Traceback (most recent call last):
  File "/mnt/nectar/analyses/plasmid_comparison_dev/pling/pling/run_pling.py", line 182, in <module>
    main()
  File "/mnt/nectar/analyses/plasmid_comparison_dev/pling/pling/run_pling.py", line 179, in main
    pling(args)
  File "/mnt/nectar/analyses/plasmid_comparison_dev/pling/pling/run_pling.py", line 130, in pling
    raise e
  File "/mnt/nectar/analyses/plasmid_comparison_dev/pling/pling/run_pling.py", line 125, in pling
    subprocess.run(f"snakemake --snakefile {get_pling_path()}/batching/Snakefile {snakemake_args}", shell=True, check=True, capture_output=True)
  File "/mnt/nectar/conda_envs/pling/lib/python3.11/subprocess.py", line 571, in run
    raise CalledProcessError(retcode, process.args,
subprocess.CalledProcessError: Command 'snakemake --snakefile /mnt/nectar/analyses/plasmid_comparison_dev/pling/pling/batching/Snakefile --configfile /mnt/nectar/analyses/plasmid_comparison_dev/pling_ctxm15_smallTest_output/tmp_files/config.yaml --cores 1 --use-conda --rerun-incomplete --nolock  ' returned non-zero exit status 1.

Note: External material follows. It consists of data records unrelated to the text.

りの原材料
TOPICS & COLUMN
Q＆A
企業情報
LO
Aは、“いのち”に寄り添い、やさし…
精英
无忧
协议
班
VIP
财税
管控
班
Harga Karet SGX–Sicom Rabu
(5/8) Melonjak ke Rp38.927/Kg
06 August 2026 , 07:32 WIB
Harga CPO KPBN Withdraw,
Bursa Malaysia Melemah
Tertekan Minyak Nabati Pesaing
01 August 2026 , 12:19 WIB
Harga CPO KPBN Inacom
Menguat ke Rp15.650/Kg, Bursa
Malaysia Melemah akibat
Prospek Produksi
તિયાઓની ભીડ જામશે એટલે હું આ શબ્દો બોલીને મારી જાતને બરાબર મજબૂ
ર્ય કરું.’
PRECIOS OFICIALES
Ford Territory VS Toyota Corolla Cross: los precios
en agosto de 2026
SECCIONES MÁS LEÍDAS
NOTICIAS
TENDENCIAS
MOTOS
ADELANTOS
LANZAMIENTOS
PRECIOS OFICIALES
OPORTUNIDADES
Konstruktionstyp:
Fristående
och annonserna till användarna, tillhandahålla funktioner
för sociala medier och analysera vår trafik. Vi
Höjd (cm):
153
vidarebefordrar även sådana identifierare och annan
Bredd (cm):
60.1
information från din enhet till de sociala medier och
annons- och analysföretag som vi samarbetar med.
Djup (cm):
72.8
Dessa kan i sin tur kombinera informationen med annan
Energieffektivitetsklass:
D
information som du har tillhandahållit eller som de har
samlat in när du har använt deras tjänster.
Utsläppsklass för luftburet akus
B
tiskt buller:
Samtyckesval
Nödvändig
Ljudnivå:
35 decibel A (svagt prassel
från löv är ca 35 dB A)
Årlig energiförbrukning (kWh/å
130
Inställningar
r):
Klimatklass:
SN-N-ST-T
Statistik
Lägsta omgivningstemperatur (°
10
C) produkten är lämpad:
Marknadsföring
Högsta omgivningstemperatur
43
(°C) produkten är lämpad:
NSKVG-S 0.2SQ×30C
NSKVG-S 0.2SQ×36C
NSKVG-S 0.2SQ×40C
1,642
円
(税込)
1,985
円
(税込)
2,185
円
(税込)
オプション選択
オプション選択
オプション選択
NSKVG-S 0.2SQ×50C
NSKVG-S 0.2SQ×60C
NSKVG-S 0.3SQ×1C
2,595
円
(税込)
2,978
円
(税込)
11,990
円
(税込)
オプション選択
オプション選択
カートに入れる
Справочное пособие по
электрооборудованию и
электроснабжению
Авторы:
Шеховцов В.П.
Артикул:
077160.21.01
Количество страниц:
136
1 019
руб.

The contents of my input directory looks like this:

INF344_INF344_plasmid_1.fasta  INF355_INF355_plasmid_1.fasta  INF361_INF361_plasmid_1.fasta

It made the output directory, and this the content of the config.yaml:

bakta_db: None
bakta_mem: 15000
bakta_threads: 1
batch_size: 50
bh_connectivity: 10
bh_neighbours_edge_density: 0.2
blocks_mem: 4000
build_DCJ_graph_mem: 8000
communities: /mnt/nectar/analyses/plasmid_comparison_dev/pling_ctxm15_smallTest_output/containment/containment_communities
consolidation_mem: 4000
dcj_dist_mem: 4000
dcj_dist_threshold: 4
dcj_matrix_mem: 4000
deduplication_mem: 10000
deduplication_threads: 1
genomes_list: /mnt/nectar/analyses/plasmid_comparison_dev/pling_ctxm15_plasmid_inputs/small_test
get_communities_mem: 4000
identity_threshold: 80.0
ilp_mem: 10000
ilp_solver: GLPK
ilp_threads: 1
integerisation: align
length_threshold: 200
make_unimogs_mem: 10000
make_unimogs_threads: 1
metadata: None
minimap_mem: 4000
minimap_threads: 1
output_dir: /mnt/nectar/analyses/plasmid_comparison_dev/pling_ctxm15_smallTest_output
pairwise_seq_containment_mem: 10000
pairwise_seq_containment_threads: 1
panaroo_mem: 15000
panaroo_threads: 1
prefix: all_plasmids
seq_containment_distance: 0.5
small_subcommunity_size_threshold: 4
sourmash_mem: 10000
sourmash_threads: 1
timelimit: None
unimog_to_ilp_mem: 4000

Currently running with python v3.11.6 and snakemake v7.32.4. Pling says it's v1.0.3.

babayagaofficial commented 6 months ago

If I've understood correctly, you've passed the directory path as the genomes_list input, which isn't the right input -- Pling needs a text file with a list of paths to each individual fasta file. If you run the command

ls -d -1 $PWD/*.fasta > input.txt

and feed in the path to input.txt for genomes_list, it should work!

jhawkey commented 5 months ago

Ah, thanks! That wasn't clear to me from the docs, you may want to consider updating the readme with an example command that demonstrates that the input is a text file.

I just finished running a test set and it's worked wonderfully. Looking forward to trying it out on some data where I don't know what's going on!